使用Gfold进行无重复RNAseq数据基因差异分析
1. 准备资料
输入的资料为read_count,要对两个样本进行差异分析则必需准备两个文件,每个文件格式如下:
文件1:Sample2.read_cnt
hsa-miR-146a-3p 20 48 20 20
novel_mir217 45 20 20 20
hsa-miR-548o-3p 20 40 20 20
hsa-miR-378f 20 17703 20 20
novel_mir857 20 38 20 20
novel_mir1083 20 37 20 20
novel_mir790 20 36 20 20
novel_mir20 20 31 20 20
novel_mir1517 20 25 20 20
文件2:Sample1.read_cnt
hsa-miR-146a-3p 20 0 20 20
novel_mir217 20 0 20 20
hsa-miR-548o-3p 20 0 20 20
hsa-miR-378f 20 16 20 20
novel_mir857 20 0 20 20
novel_mir1083 20 0 20 20
novel_mir790 20 0 20 20
novel_mir20 20 0 20 20
novel_mir1517 20 0 20 20
在不同版本中输入文件的要求不同,一般第一列表头为GeneName,必需要有5列(如果只想计算gfold值,就只需要保证 Read Count所属的那列正确,其他列可以随意编造,如需要计算RPKM值则Gene exon length所属的那一列不能随意编造)程序才会正确运行,并且列分隔符必须为tab
键('\t')
在2015-05-24更新的V1.1.4版本中,列依次为GeneSymbol、GeneName、Read Count、Gene exon length、RPKM
R语言提取得到文件1和文件2代码:
注意两个文件的第一列必须完全相同
# raw data input
file = "H358_Vector.gene.FPKM.xls"
raw_data_Vec <- read.delim(file, stringsAsFactors=FALSE)
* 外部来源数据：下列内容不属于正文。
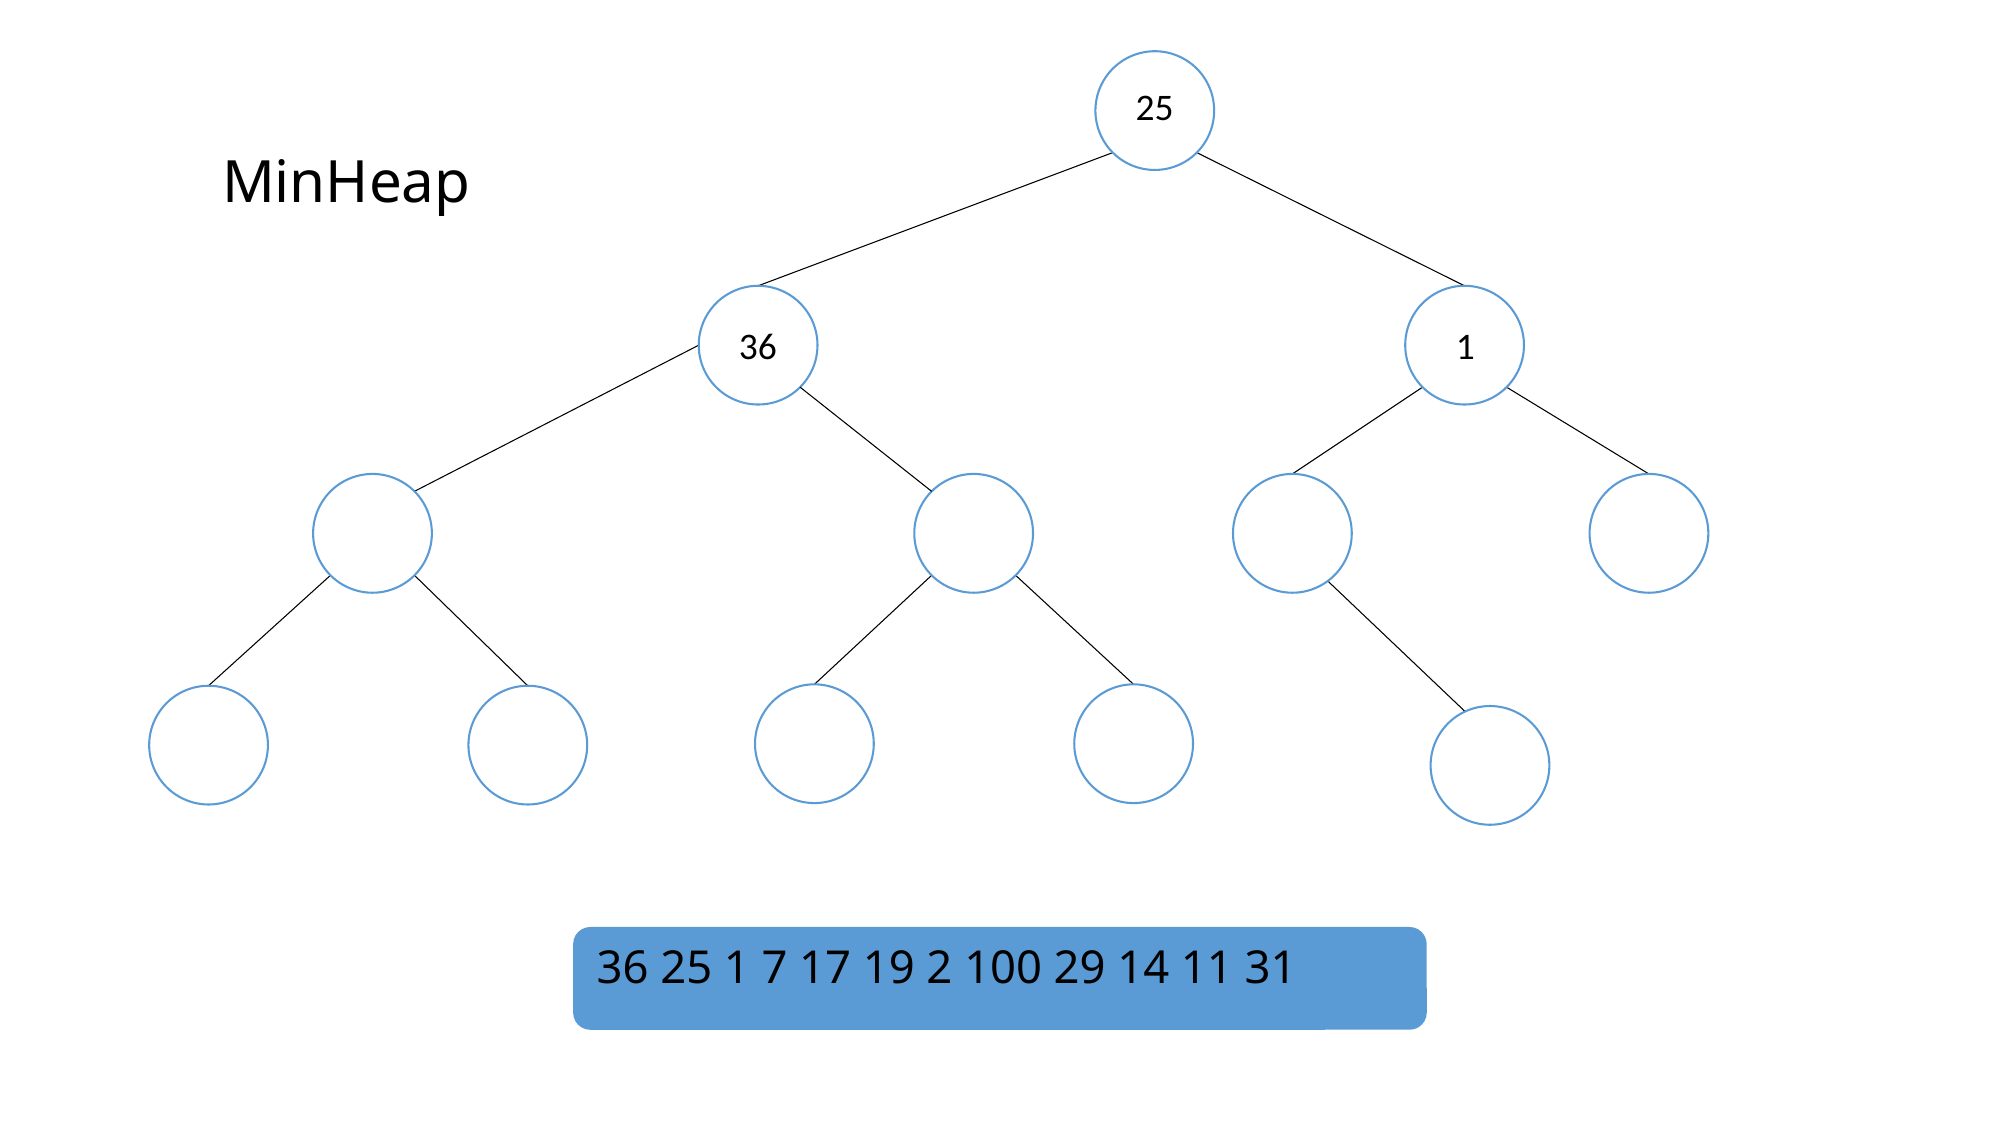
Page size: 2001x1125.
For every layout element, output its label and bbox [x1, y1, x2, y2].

text_box [148, 50, 1710, 826]
text_box [572, 925, 1428, 1031]
text_box [161, 136, 531, 222]
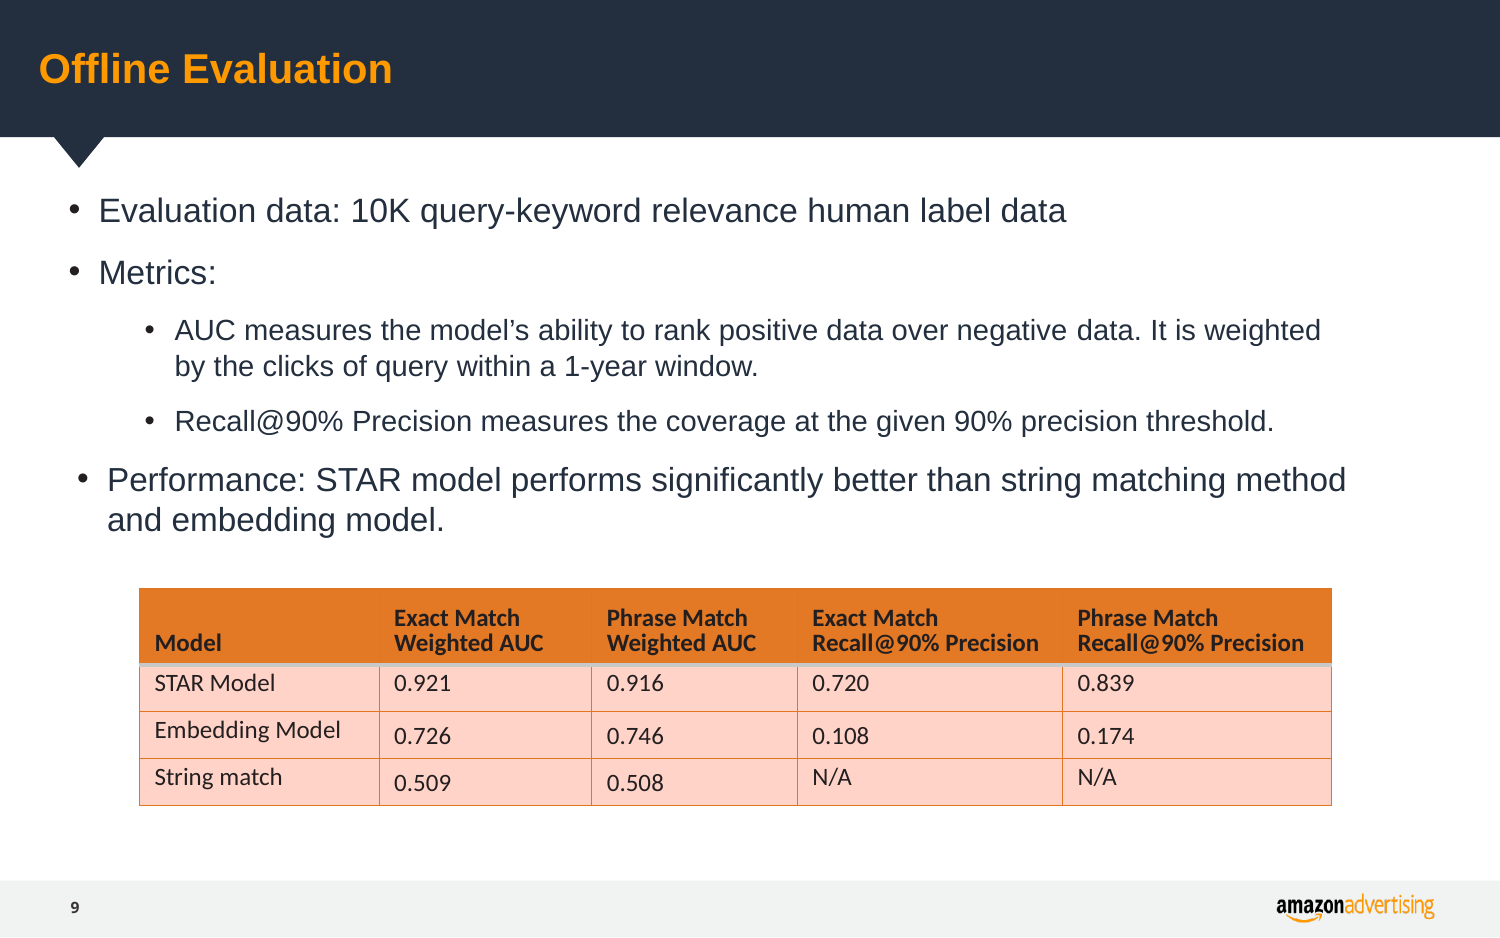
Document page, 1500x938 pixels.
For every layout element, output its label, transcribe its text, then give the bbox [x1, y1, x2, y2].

file <- "H358_LSH.gene.FPKM.xls"
raw_data_LSH <- read.delim(file, stringsAsFactors=FALSE)
## merge data into one table
data_merged <- merge(raw_data_Vec[, c(1, 4)], raw_data_LSH[, c(1, 4)], by.x=1, by.y=1, all=TRUE)
data_merged[is.na(data_merged)] <- 0
## prepare the input data for gfold
data1 <- data.frame(data_merged[, c(1, 1, 2, 1, 2)])
data2 <- data.frame(data_merged[, c(1, 1, 3, 1, 3)])
colnames(data1) <- c("GeneSymbol", "GeneName1", "Read Count1", "Gene exon length1", "RPKM1")
colnames(data2) <- c("GeneSymbol", "GeneName2", "Read Count2", "Gene exon length2", "RPKM2")
write.table(data1, file="Sample1Vec.read_cnt", row.names=F, col.names=F, quote=F, sep="\t")
write.table(data2, file="Sample2LSH.read_cnt", row.names=F, col.names=F, quote=F, sep="\t")
## gfold diff -s1 Sample1Vec.read_cnt -s2 Sample2LSH.read_cnt -o Sample1VSSample2.diff
2. 软件安装(只能在linux上使用)
2.1 安装 gsl-1.15
# /mnt/e/win_linux/gsl 替换为自己的安装目录
cd /mnt/e/win_linux/gsl
vi ~/.bashrc
export CXXFLAGS="-g -O3 -I/mnt/e/win_linux/gsl/include -L/mnt/e/win_linux/gsl/lib"
export LD_LIBRARY_PATH="/mnt/e/win_linux/gsl/lib:"$LD_LIBRARY_PATH
source ~/.bashrc
wget ftp://ftp.gnu.org/gnu/gsl/gsl-2.2.tar.gz
tar zxf gsl-1.15.tar.gz
cd gsl-1.15
./configure --prefix=/mnt/e/win_linux/gsl
make
make install
2.2 安装gfold
cd ..
## 在这里https://bitbucket.org/feeldead/gfold/downloads/?tab=tags选择一个版本下载,
## 注意不要选择最上面tag为tip的(安装不了)
wget https://bitbucket.org/feeldead/gfold/get/V1.1.4.zip
unzip V1.1.4.zip
cd feeldead-gfold-1921fd6dc668/
make
## 报错
## g++ -O3 -Wall -g main.cc -o gfold -lgsl -lgslcblas
## In file included from GeneInfo.hpp:29:0,
## from main.cc:24:
## Utility.hpp:69:36: fatal error: gsl/gsl_statistics_int.h: No such file or directory
## compilation terminated.
## Makefile:11: recipe for target 'program' failed
## make: *** [program] Error 1
## 运行以下命令
export CXXFLAGS="-g -O3 -I/mnt/e/win_linux/gsl/include -L/mnt/e/win_linux/gsl/lib"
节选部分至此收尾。